SOURCE MATERIAL:
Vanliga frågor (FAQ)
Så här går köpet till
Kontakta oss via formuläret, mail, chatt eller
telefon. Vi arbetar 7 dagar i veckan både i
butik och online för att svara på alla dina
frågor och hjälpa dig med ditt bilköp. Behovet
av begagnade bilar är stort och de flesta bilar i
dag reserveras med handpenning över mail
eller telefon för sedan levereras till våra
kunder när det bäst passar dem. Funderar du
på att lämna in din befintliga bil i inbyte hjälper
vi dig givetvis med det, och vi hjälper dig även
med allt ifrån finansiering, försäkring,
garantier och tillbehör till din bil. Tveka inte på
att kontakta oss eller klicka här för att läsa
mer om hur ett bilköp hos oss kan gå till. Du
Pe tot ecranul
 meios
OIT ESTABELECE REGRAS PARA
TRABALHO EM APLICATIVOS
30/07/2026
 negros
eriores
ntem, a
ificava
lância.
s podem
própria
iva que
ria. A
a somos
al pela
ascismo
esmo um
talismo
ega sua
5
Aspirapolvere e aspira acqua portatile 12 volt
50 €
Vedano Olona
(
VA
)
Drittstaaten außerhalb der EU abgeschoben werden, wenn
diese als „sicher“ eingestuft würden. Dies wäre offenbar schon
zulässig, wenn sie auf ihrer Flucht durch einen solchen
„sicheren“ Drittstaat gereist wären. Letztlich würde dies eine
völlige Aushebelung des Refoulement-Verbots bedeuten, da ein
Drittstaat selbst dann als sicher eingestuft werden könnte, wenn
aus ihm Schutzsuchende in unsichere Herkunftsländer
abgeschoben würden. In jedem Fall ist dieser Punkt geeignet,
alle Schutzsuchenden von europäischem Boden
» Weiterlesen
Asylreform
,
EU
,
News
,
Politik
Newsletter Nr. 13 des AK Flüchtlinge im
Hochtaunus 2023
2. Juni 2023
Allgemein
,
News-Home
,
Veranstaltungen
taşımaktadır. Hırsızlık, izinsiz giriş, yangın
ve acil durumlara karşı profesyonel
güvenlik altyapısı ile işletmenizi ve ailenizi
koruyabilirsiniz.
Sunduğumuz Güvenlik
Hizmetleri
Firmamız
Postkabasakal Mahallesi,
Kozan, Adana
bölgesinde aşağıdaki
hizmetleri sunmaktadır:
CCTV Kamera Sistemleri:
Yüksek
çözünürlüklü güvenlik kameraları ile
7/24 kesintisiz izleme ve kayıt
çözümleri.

REQUEST: Reproduce the text of all the records above line for line, without changing a single character.

COMPLETED EXERCISE:
Vanliga frågor (FAQ)
Så här går köpet till
Kontakta oss via formuläret, mail, chatt eller
telefon. Vi arbetar 7 dagar i veckan både i
butik och online för att svara på alla dina
frågor och hjälpa dig med ditt bilköp. Behovet
av begagnade bilar är stort och de flesta bilar i
dag reserveras med handpenning över mail
eller telefon för sedan levereras till våra
kunder när det bäst passar dem. Funderar du
på att lämna in din befintliga bil i inbyte hjälper
vi dig givetvis med det, och vi hjälper dig även
med allt ifrån finansiering, försäkring,
garantier och tillbehör till din bil. Tveka inte på
att kontakta oss eller klicka här för att läsa
mer om hur ett bilköp hos oss kan gå till. Du
Pe tot ecranul
 meios
OIT ESTABELECE REGRAS PARA
TRABALHO EM APLICATIVOS
30/07/2026
 negros
eriores
ntem, a
ificava
lância.
s podem
própria
iva que
ria. A
a somos
al pela
ascismo
esmo um
talismo
ega sua
5
Aspirapolvere e aspira acqua portatile 12 volt
50 €
Vedano Olona
(
VA
)
Drittstaaten außerhalb der EU abgeschoben werden, wenn
diese als „sicher“ eingestuft würden. Dies wäre offenbar schon
zulässig, wenn sie auf ihrer Flucht durch einen solchen
„sicheren“ Drittstaat gereist wären. Letztlich würde dies eine
völlige Aushebelung des Refoulement-Verbots bedeuten, da ein
Drittstaat selbst dann als sicher eingestuft werden könnte, wenn
aus ihm Schutzsuchende in unsichere Herkunftsländer
abgeschoben würden. In jedem Fall ist dieser Punkt geeignet,
alle Schutzsuchenden von europäischem Boden
» Weiterlesen
Asylreform
,
EU
,
News
,
Politik
Newsletter Nr. 13 des AK Flüchtlinge im
Hochtaunus 2023
2. Juni 2023
Allgemein
,
News-Home
,
Veranstaltungen
taşımaktadır. Hırsızlık, izinsiz giriş, yangın
ve acil durumlara karşı profesyonel
güvenlik altyapısı ile işletmenizi ve ailenizi
koruyabilirsiniz.
Sunduğumuz Güvenlik
Hizmetleri
Firmamız
Postkabasakal Mahallesi,
Kozan, Adana
bölgesinde aşağıdaki
hizmetleri sunmaktadır:
CCTV Kamera Sistemleri:
Yüksek
çözünürlüklü güvenlik kameraları ile
7/24 kesintisiz izleme ve kayıt
çözümleri.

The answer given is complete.